Brain plasticity effects of neuromodulation against multiple sclerosis fatigue

Rationale: We recently reported on the efficacy of a personalized transcranial direct current stimulation (tDCS) treatment in reducing multiple sclerosis (MS) fatigue. The result supports the notion that interventions targeted at modifying abnormal excitability within the sensorimotor network could represent valid non-pharmacological treatments. Objective: The present work aimed at assessing whether the mentioned intervention also induces changes in the excitability of sensorimotor cortical areas. Method: Two separate groups of fatigued MS patients were given a 5-day tDCS treatments targeting, respectively, the whole body somatosensory areas (S1(wb)) and the hand sensorimotor areas (SM1(hand)). The study had a double blind, sham-controlled, randomized, cross-over (Real vs. Sham) design. Before and after each treatment, we measured fatigue levels (by the modified fatigue impact scale, mFIS), motor evoked potentials (MEPs) in response to transcranial magnetic stimulation and somatosensory evoked potentials (SEPs) in response to median nerve stimulation.

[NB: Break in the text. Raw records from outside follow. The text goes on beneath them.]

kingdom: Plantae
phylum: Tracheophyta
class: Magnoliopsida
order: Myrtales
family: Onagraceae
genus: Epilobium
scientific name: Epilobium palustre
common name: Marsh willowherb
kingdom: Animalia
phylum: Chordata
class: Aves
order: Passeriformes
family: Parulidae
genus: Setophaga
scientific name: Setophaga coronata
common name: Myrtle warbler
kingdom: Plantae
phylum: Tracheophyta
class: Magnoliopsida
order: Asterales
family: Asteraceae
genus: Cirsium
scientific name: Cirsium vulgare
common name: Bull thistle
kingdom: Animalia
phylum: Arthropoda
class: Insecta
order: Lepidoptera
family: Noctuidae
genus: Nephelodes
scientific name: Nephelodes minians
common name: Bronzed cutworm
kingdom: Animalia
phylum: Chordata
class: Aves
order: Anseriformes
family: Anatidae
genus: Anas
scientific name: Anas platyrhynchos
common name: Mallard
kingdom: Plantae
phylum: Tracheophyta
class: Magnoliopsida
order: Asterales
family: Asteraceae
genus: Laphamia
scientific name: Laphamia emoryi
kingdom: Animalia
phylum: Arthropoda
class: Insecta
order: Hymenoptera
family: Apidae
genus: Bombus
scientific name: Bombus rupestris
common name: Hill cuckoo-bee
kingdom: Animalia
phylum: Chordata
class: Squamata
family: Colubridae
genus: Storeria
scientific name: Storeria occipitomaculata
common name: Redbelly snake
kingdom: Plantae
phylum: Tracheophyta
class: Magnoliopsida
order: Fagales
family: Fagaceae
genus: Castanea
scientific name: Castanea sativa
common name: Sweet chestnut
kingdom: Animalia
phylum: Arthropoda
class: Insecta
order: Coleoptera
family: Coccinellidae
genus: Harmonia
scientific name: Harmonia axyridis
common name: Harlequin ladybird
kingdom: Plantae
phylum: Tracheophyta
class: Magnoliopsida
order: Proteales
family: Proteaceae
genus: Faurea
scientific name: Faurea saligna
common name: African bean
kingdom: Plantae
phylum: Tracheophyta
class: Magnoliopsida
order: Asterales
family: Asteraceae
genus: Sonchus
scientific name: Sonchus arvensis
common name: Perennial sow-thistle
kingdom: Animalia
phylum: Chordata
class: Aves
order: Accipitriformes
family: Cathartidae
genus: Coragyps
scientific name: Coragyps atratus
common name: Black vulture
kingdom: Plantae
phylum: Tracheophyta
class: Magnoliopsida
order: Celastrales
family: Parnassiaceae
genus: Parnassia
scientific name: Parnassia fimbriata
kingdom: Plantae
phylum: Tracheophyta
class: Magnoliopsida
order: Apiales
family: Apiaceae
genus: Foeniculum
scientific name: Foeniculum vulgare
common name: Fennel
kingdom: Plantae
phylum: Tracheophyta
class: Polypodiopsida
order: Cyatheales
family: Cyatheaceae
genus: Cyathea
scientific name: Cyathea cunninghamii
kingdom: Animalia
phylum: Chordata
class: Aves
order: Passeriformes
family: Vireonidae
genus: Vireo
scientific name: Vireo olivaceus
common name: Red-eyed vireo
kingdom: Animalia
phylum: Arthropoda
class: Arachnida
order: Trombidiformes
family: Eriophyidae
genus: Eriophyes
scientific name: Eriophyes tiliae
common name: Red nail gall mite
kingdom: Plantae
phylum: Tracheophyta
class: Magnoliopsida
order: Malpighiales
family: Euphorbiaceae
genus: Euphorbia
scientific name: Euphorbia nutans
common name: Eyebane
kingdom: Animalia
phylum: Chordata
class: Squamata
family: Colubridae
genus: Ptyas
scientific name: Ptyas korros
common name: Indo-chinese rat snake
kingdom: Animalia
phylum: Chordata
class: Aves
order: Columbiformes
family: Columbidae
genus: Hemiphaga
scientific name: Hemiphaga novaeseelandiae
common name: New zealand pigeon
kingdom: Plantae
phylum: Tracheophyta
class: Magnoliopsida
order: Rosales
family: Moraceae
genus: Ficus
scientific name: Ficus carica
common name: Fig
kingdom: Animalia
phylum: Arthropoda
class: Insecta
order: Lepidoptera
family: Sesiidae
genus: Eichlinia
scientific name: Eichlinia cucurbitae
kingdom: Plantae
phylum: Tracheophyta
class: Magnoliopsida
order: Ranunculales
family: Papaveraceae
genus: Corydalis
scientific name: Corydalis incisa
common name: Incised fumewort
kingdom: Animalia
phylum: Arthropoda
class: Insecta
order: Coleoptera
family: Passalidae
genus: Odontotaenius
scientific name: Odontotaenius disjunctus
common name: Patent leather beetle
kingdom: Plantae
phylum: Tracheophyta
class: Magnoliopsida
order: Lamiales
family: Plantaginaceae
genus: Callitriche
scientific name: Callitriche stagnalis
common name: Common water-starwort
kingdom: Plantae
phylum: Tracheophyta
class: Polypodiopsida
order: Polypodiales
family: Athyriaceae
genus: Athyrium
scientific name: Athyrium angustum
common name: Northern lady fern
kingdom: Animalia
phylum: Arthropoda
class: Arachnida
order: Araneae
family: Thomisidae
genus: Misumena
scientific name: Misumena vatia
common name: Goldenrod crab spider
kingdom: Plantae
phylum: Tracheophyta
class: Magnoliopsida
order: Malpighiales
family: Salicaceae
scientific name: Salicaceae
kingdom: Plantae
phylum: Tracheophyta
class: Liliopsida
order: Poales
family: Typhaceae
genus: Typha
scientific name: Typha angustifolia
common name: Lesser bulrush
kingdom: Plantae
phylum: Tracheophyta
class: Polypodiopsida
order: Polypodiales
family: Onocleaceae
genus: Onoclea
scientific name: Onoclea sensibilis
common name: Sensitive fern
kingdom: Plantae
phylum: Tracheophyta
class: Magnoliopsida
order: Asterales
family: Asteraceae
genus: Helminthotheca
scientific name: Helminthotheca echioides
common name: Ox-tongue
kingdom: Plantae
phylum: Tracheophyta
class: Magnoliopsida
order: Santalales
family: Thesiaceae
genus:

We took MEPs and SEPs as measures of the excitability of the primary motor area (M1) and the primary somatosensory area (51), respectively. Results: The Real S1(wb) treatment produced a 27% reduction of the mFIS baseline level, while the SM1(hand) treatment showed no difference between Real and Sham stimulations. M1 excitability increased on average 6% of the baseline in the S1(wb) group and 40% in the SM1(hand) group. Observed SEP changes were not significant and we found no association between M1 excitability changes and mFIS decrease. Conclusion: The tDCS treatment was more effective against MS fatigue when the electrode was focused on the bilateral whole body somatosensory area. Changes in 51 and M1 excitability did not correlate with symptoms amelioration. Significance: The neuromodulation treatment that proved effective against MS fatigue induced only minor variations of the motor cortex excitability, not enough to explain the beneficial effects of the intervention.